* [Text passage]:
○ ○ ○ ○ ○ ○ ○

Traditional analysis tools are poorly equipped to predict and respond to these blurred and intertwined threats. Instead, in 2022 governments and militaries will use sophisticated and credible real-life simulations, putting software at the heart of their decision-making and operating processes. The UK Ministry of Defence, for example, is developing what it calls a military Digital Backbone. This will incorporate cloud computing, modern networks, and a new transformative capability called a Single Synthetic Environment, or SSE.
This SSE will combine artificial intelligence, machine learning, computational modeling, and modern distributed systems with trusted data sets from multiple sources to support detailed, credible simulations of the real world. This data will be owned by critical institutions, but will also be sourced via an ecosystem of trusted partners, such as the Alan Turing Institute.
An SSE offers a multilayered simulation of a city, region, or country, including high-quality mapping and information about critical national infrastructure, such as power, water, transport networks, and telecommunications. This can then be overlaid with other information, such as smart-city data, information about military deployment, or data gleaned from social listening. From this, models can be constructed that give a rich, detailed picture of how a region or city might react to a given event: a disaster, epidemic, or cyberattack or a combination of such events organized by state enemies.
Defense synthetics are not a new concept. However, previous solutions have been built in a standalone way that limits reuse, longevity, choice, and—crucially—the speed of insight needed to effectively counteract gray-zone threats.
National security officials will be able to use SSEs to identify threats early, understand them better, explore their response options, and analyze the likely consequences of different actions. They will even be able to use them to train, rehearse, and implement their plans. By running thousands of simulated futures, senior leaders will be able to grapple with complex questions, refining policies and complex plans in a virtual world before implementing them in the real one.
One key question that will only grow in importance in 2022 is how countries can best secure their populations and supply chains against dramatic weather events coming from climate change. SSEs will be able to help answer this by pulling together regional infrastructure, networks, roads, and population data, with meteorological models to see how and when events might unfold.
Fears of Artificial intelligence fill the news: job losses, inequality, discrimination, misinformation, or even a superintelligence dominating the world. The one group everyone assumes will benefit is business, but the data seems to disagree. Amid all the hype, US businesses have been slow in adopting the most advanced AI technologies, and there is little evidence that such technologies are contributing significantly to productivity growth or job creation.
This disappointing performance is not merely due to the relative immaturity of AI technology. It also comes from a fundamental mismatch between the needs of business and the way AI is currently being conceived by many in the technology sector—a mismatch that has its origins in Alan Turing’s pathbreaking 1950 “imitation game” paper and the so-called Turing test he proposed therein.
The Turing test defines machine intelligence by imagining a computer program that can so successfully imitate a human in an open-ended text conversation that it isn’t possible to tell whether one is conversing with a machine or a person.
At best, this was only one way of articulating machine intelligence. Turing himself, and other technology pioneers such as Douglas Engelbart and Norbert Wiener, understood that computers would be most useful to business and society when they augmented and complemented human capabilities, not when they competed directly with us. Search engines, spreadsheets, and databases are good examples of such complementary forms of information technology. While their impact on business has been immense, they are not usually referred to as “AI,” and in recent years the success story that they embody has been submerged by a yearning for something more “intelligent.” This yearning is poorly defined, however, and with surprisingly little attempt to develop an alternative vision, it has increasingly come to mean surpassing human performance in tasks such as vision and speech, and in parlor games such as chess and Go. This framing has become dominant both in public discussion and in terms of the capital investment surrounding AI.

○ ○ ○ ○ ○ ○ ○

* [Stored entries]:
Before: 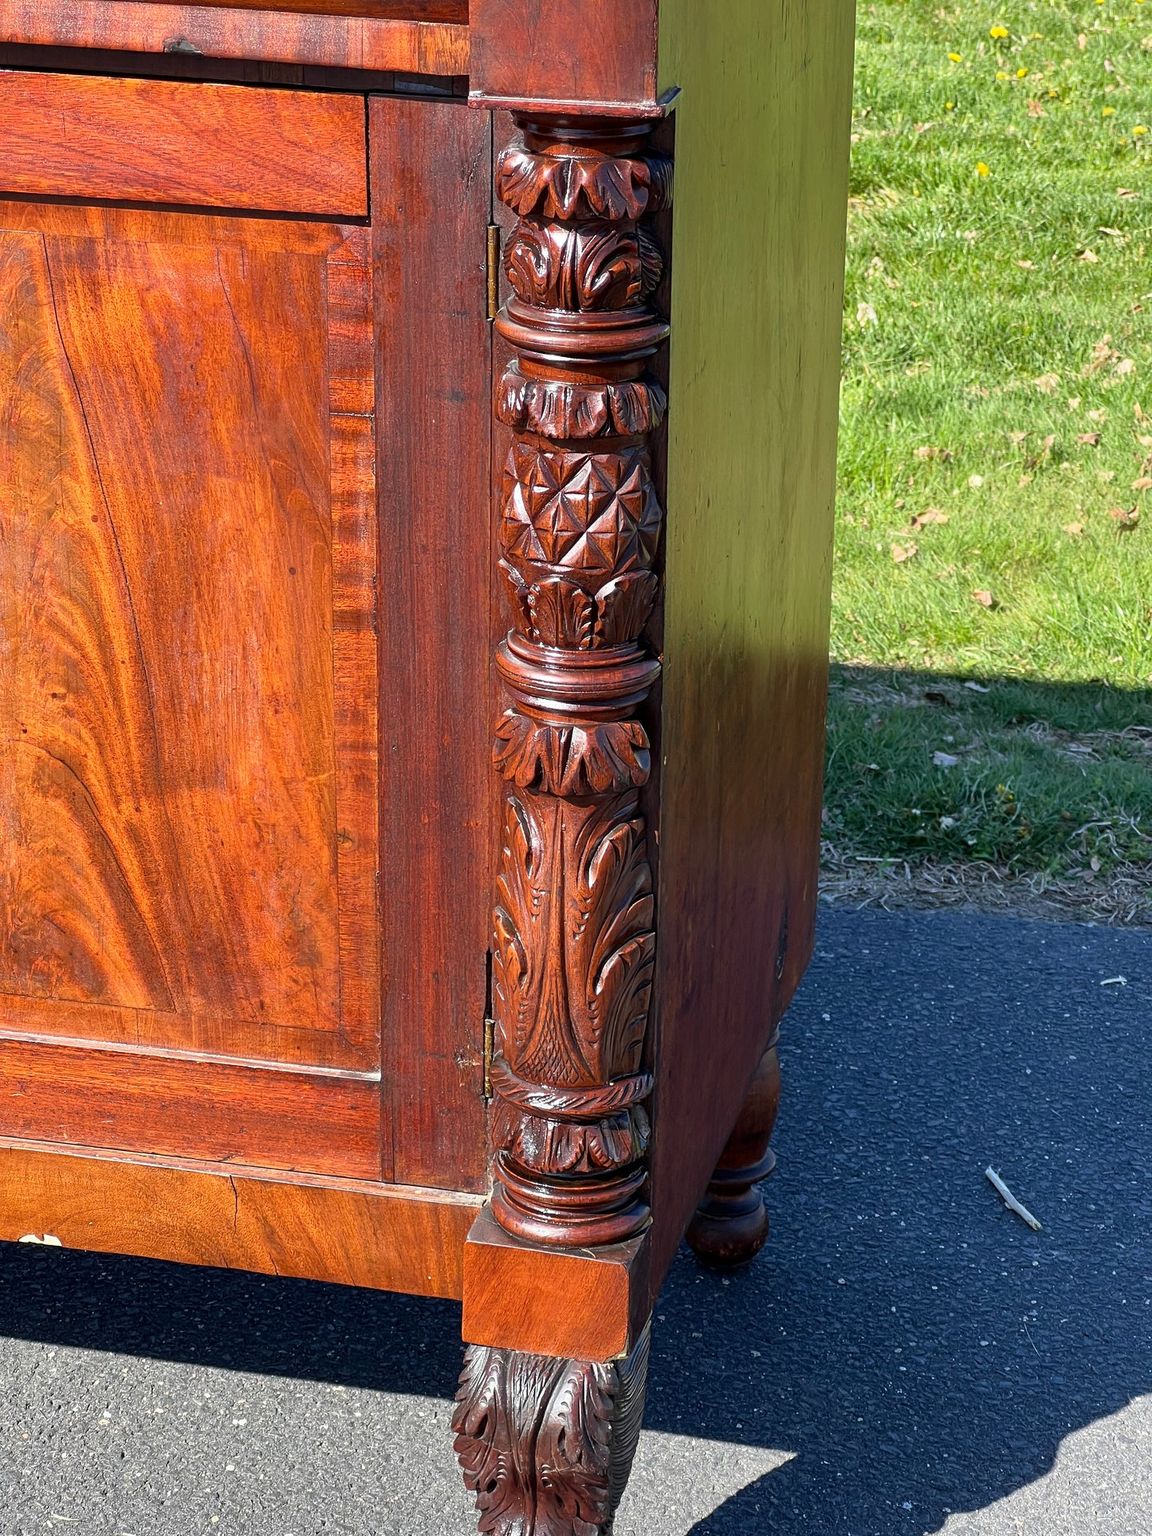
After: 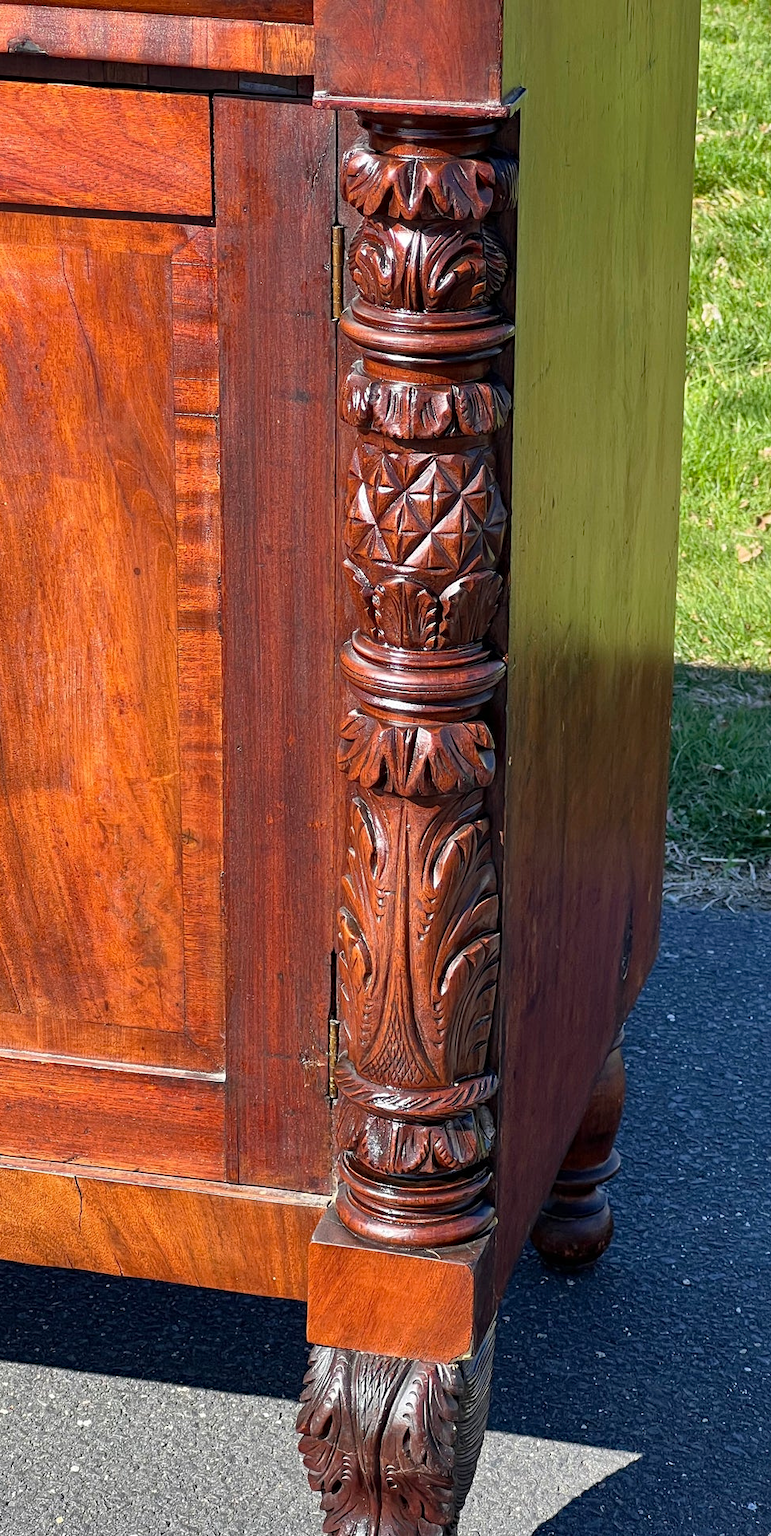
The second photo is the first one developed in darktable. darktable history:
shadows and highlights: shadows 31.55, highlights -32.17, soften with gaussian
crop and rotate: left 13.529%, right 19.518%
haze removal: compatibility mode true, adaptive false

○ ○ ○ ○ ○ ○ ○

* [What you need to do]:
1: In the simulation and AI passage, which organization is named as a trusted partner through which SSE data will be sourced?
2: Pick up the simulation and AI passage after its final sentence and carry it forward.

* [Expected answers]:
1: The Alan Turing Institute.

2:
Economists and other social scientists emphasize that intelligence arises not only, or even primarily, in individual humans, but most of all in collectives such as firms, markets, educational systems, and cultures. Technology can play two key roles in supporting collective forms of intelligence. First, as emphasized in Douglas Engelbart’s pioneering research in the 1960s and the subsequent emergence of the field of human-computer interaction, technology can enhance the ability of individual humans to participate in collectives, by providing them with information, insights, and interactive tools. Second, technology can create new kinds of collectives. This latter possibility offers the greatest transformative potential. It provides an alternative framing for AI, one with major implications for economic productivity and human welfare.
Businesses succeed at scale when they successfully divide labor internally and bring diverse skill sets into teams that work together to create new products and services. Markets succeed when they bring together diverse sets of participants, facilitating specialization in order to enhance overall productivity and social welfare. This is exactly what Adam Smith understood more than two and a half centuries ago. Translating his message into the current debate, technology should focus on the complementarity game, not the imitation game.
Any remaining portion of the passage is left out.